Heated-air drying chambers must be mechanically integrated with existing pulp preparation lines, and that integration cycle runs 18–24 months per installation. No amount of capital shortens the physical commissioning sequence, so capacity cannot respond to demand surges — including those driven by the aging European population — faster than that fixed installation horizon.
What does this company depend on?
The mechanism depends on wood pulp from Nordic softwood forests, superabsorbent polymer (SAP — a granular chemical that locks in liquid) from external chemical suppliers, Through-Air-Drying equipment and its ongoing maintenance, the TENA brand trademark and its associated product registrations, and European pharmaceutical distribution networks through which medical incontinence products reach pharmacies and healthcare facilities.
Who depends on this company?
European pharmacies would lose their primary incontinence product supply for elderly patients if the supply chain were interrupted. Nordic grocery retailers would face gaps in feminine care and baby care shelf space. Healthcare facilities using Tork dispensing systems — which are built around specific paper towel and soap cartridge formats — would need to replace that integrated dispensing infrastructure if Tork products became unavailable.
How does this company scale?
Once TAD equipment is installed, higher-volume production runs reduce the energy cost per unit, so the manufacturing base scales efficiently with demand.
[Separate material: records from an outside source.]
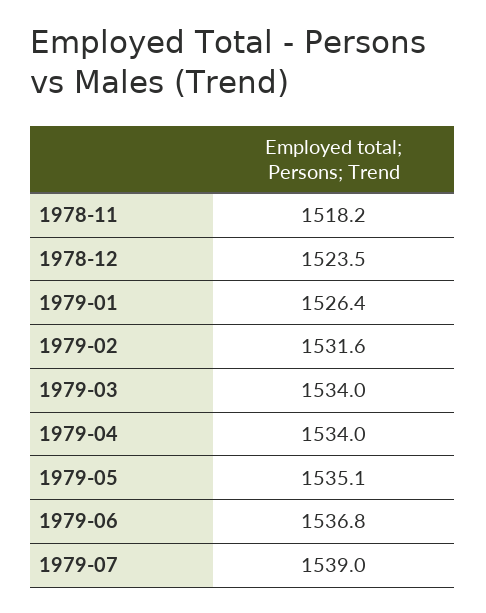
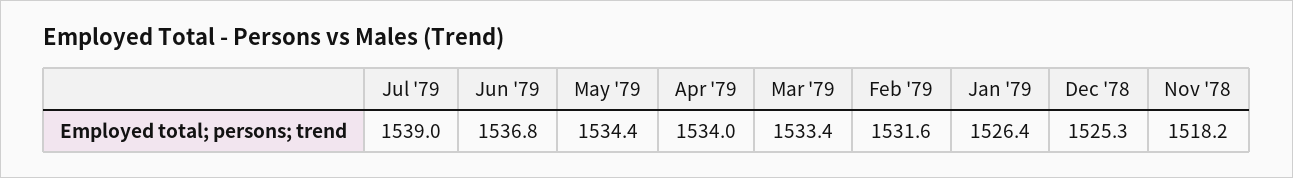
1978-12: 1523.5 -> 1525.3
1979-03: 1534 -> 1533.4
1979-05: 1535.1 -> 1534.4

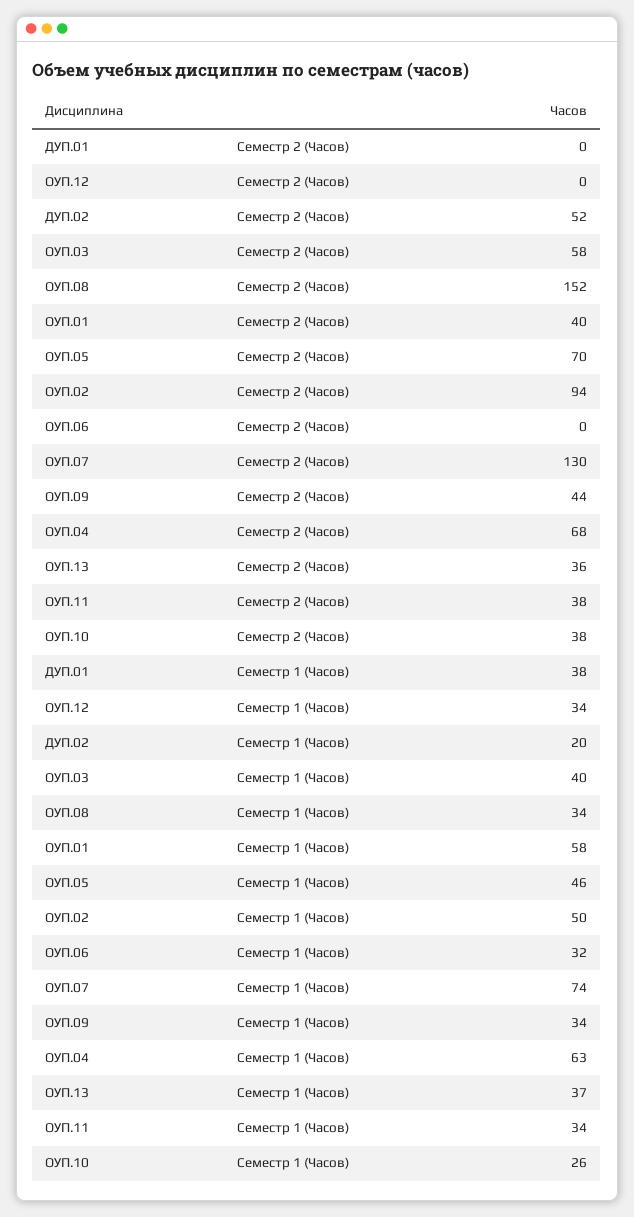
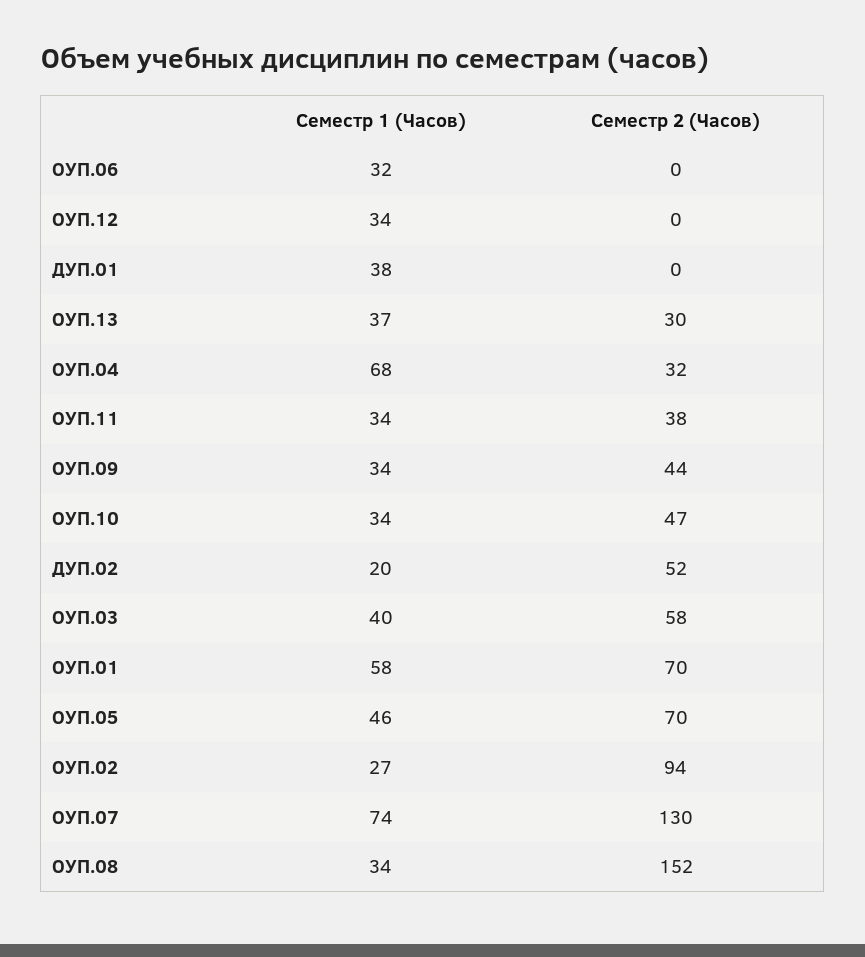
ОУП.01, Семестр 2 (Часов): 40 -> 70
ОУП.04, Семестр 2 (Часов): 68 -> 32
ОУП.13, Семестр 2 (Часов): 36 -> 30
ОУП.10, Семестр 2 (Часов): 38 -> 47
ОУП.02, Семестр 1 (Часов): 50 -> 27
ОУП.04, Семестр 1 (Часов): 63 -> 68
ОУП.10, Семестр 1 (Часов): 26 -> 34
The bottleneck that persists regardless of scale is regulatory approval for medical-grade incontinence products in new markets: clinical studies and supporting documentation take 2–3 years per jurisdiction and cannot be accelerated by spending more capital.
What external forces can significantly affect this company?
The aging European population is pushing demand for incontinence products beyond the rate at which new TAD capacity can be commissioned. The EU Single-Use Plastics Directive requires reductions in plastic components across feminine care products, forcing reformulation work. Energy price volatility in Nordic markets directly affects the economics of TAD manufacturing, which consumes roughly 50% more energy than conventional tissue production.
Where is this company structurally vulnerable?
TAD facilities are geographically concentrated in Nordic locations to access softwood pulp. Regional energy price spikes therefore increase manufacturing cost across the entire hygiene portfolio at the same time — the same integration that locks absorption specifications to proprietary tissue locks production economics to a single energy market, so the differentiator and the exposure are the same physical fact.